When David Back and Kwame Spearman were growing up, Denver’s Tattered Cover was their favorite bookstore. In high school, Back worked as a Tattered Cover cashier and Spearman remembers frequenting the Fourth Story restaurant in the Cherry Creek store. Fast-forward to December 9, 2020, and the Denver natives officially became the new owners of the independent bookstore, having founded Bended Page, LLC, the company that bought the Tattered Cover from prior owners Len Vlahos and Kristen Gilligan.
As the store looks ahead to 2021 and its 50th anniversary, the new owners say they already have some innovative ideas for the community staple. The duo brings a set of diverse backgrounds and wide-ranging experience to the store. Spearman has worked in numerous industries, particularly for retail and consumer companies and Back launched the first rental car company in India.
With plans to incorporate their ideas and the community’s into the Tattered Cover’s future, the owners sat down with 303 Magazine to talk more about Denver’s favorite bookstore-that’s-more-than-a-bookstore.
303 Magazine: What led to the two of you becoming the new owners of the Tattered Cover?
David Back: I moved back to Denver in December to help my parents out, and I was just re-immersing myself in Denver when COVID hit. It was very obvious that was going to have a catastrophic impact on small business, so I reached out to the former owners and I asked, “How bad is this, do you need help?” They eventually came to the conclusion they just did not have the resources to survive COVID. As soon as I found out it was potentially for sale, Kwame was pretty much the first person I called. So that’s how the project took off.
303: What changes can the community expect to see for Tattered Cover as the two of you start implementing new ideas?
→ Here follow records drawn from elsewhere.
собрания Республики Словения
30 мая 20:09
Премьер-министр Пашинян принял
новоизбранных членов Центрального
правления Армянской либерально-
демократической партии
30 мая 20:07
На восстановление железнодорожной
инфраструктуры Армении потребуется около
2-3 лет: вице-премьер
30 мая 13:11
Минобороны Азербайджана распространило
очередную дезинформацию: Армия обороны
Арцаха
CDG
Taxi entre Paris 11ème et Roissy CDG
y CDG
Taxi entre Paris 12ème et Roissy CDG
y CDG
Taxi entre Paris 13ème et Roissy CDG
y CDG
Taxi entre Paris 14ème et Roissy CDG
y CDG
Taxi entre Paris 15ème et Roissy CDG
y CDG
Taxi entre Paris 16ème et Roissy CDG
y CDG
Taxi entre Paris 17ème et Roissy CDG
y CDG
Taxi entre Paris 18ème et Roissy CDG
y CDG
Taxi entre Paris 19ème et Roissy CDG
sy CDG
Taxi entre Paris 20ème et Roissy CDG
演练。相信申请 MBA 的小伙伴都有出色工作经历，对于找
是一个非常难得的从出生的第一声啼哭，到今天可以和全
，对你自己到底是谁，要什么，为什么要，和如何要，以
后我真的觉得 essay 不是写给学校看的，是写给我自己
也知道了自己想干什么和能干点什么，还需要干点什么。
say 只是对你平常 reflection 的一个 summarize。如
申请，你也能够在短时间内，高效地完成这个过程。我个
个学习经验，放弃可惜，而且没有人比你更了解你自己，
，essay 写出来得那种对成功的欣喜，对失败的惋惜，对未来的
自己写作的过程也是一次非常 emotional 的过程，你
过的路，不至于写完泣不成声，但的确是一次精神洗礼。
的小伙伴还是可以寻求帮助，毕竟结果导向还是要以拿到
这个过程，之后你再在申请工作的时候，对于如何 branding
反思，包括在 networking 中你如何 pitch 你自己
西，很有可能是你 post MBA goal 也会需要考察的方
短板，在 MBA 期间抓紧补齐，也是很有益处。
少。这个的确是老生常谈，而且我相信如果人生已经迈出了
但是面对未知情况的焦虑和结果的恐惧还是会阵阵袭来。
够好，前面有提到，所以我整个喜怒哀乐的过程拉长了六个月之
Kwame Spearman: The first thing we want to do is to go out and start listening to people. We’ve actually already had a virtual town hall with our staff and we have a call with our customers (on December 16). That will be one of many calls, but we actually want to go much deeper into all parts of the community and we want to talk to authors, we want to talk to artists.
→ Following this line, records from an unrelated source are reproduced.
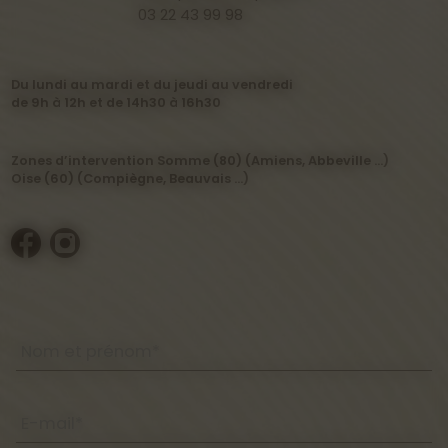
03 22 43 99 98
Du lundi au mardi et du jeudi au vendredi
de 9h à 12h et de 14h30 à 16h30
Zones d’intervention Somme (80) (Amiens, Abbeville …)
Oise (60) (Compiègne, Beauvais …)
Nom et prénom*
E-mail*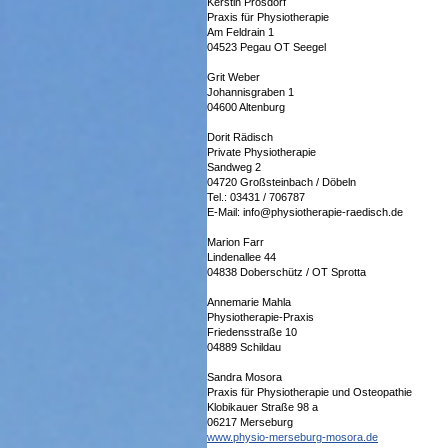
Kerstin Prösdorf
Praxis für Physiotherapie
Am Feldrain 1
04523 Pegau OT Seegel
Grit Weber
Johannisgraben 1
04600 Altenburg
Dorit Rädisch
Private Physiotherapie
Sandweg 2
04720 Großsteinbach / Döbeln
Tel.: 03431 / 706787
E-Mail: info@physiotherapie-raedisch.de
Marion Farr
Lindenallee 44
04838 Doberschütz / OT Sprotta
Annemarie Mahla
Physiotherapie-Praxis
Friedensstraße 10
04889 Schildau
Sandra Mosora
Praxis für Physiotherapie und Osteopathie
Klobikauer Straße 98 a
06217 Merseburg
www.physio-merseburg-mosora.de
While this is a super great day and week for Tattered Cover, because Tattered Cover is going to survive, we view ourselves as a small business and we feel bonded to Denver’s other small businesses. One of the things you’re going to continuously see is us trying to find new and innovative ways to partner with other small businesses. Should we have art and should that art be produced by local artists? Should we occasionally have someone performing on the piano and should that be a local person? And when you’re purchasing non-book goods, those should be made by Coloradans. We have to consistently remind and encourage consumers that you’ve got to keep supporting your small businesses. The next few months are going to be really difficult and we all need to be together to really get to a positive outcome.
DB: One thing I’ll also point out, next year is Tattered Cover’s 50th anniversary. We think that’s the perfect opportunity to look back at 50 years of history. And then, looking forward, what are the core essentials that have to remain but also of course, the book store of 2070 is going to be very different than the bookstore of 1970. We want to make sure Tattered Cover is the best of both.
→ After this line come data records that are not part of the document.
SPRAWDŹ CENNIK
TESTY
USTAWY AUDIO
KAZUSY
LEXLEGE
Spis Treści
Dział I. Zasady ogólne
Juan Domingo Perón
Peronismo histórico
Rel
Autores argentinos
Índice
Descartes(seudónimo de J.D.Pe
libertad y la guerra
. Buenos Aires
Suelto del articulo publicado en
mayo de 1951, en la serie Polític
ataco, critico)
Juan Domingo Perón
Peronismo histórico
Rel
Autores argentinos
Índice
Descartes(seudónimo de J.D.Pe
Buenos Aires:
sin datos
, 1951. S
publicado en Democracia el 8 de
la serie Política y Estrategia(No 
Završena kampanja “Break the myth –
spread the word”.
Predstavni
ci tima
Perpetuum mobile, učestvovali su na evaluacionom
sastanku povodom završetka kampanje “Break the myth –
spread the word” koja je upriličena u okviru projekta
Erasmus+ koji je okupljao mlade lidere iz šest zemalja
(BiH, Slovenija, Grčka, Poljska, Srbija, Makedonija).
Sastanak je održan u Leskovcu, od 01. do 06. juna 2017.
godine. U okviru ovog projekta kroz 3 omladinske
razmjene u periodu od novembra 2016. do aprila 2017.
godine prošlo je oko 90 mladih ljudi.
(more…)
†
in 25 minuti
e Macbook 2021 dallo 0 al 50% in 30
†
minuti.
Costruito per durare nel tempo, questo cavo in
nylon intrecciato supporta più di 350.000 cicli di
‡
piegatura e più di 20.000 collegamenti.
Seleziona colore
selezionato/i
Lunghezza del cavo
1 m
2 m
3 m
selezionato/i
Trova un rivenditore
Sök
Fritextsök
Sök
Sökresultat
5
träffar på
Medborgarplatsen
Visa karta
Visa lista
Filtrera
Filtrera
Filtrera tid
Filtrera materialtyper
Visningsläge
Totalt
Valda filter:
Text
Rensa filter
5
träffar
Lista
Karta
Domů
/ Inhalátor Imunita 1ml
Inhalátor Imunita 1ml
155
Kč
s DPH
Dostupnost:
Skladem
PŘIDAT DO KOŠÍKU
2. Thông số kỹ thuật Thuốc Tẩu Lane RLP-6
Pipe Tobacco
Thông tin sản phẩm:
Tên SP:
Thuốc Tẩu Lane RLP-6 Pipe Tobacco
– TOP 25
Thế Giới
303: Tattered Cover has always held an important role in the Denver community. How does that role factor into some of the conversations Denver has been having in 2020, including conversations around social justice?
KS: We all feel very strongly on Tattered Cover’s role in society — it almost is an obligation that we need to always be on the right side of history. One of the things we’re going to proactively do as much as we can is put ourselves in a situation in which we’re educating, we’re letting people speak and we’re getting a diverse set of voices coming from the community. It all breaks down to: Every single person has to feel welcome, either when they’re in our stores or they’re interacting with our brand. Our belief is that there’s something magical in the Denver metro area and we think the Tattered Cover can be sort of an avenue in which that magic is just brought to life.
303: As longtime customers and as the bookstore’s new owners, what do you think makes the Tattered Cover such a unique experience?
KS: Well, David goes as far as to say that Tattered Cover is the greatest bookstore in the Western Hemisphere.
DB: And I’ll say, it’s one of the best retail experiences of any category in the Western Hemisphere. What really makes it so special is the people. The staff is incredibly knowledgeable, experienced, intelligent and also friendly. They love helping people find books they’re going to love. When I worked there 20 years ago, some people had already been there a long time, and they’re still there. And then on the other side, there’s also Tattered Cover’s tremendously loyal customers. What incredibly loyalty that place inspires.
The Tattered Cover has multiple Denver locations — with a new location coming soon to Westminster — and is currently open for in-person shopping. Hours vary by location and are posted on the Tattered Cover’s website.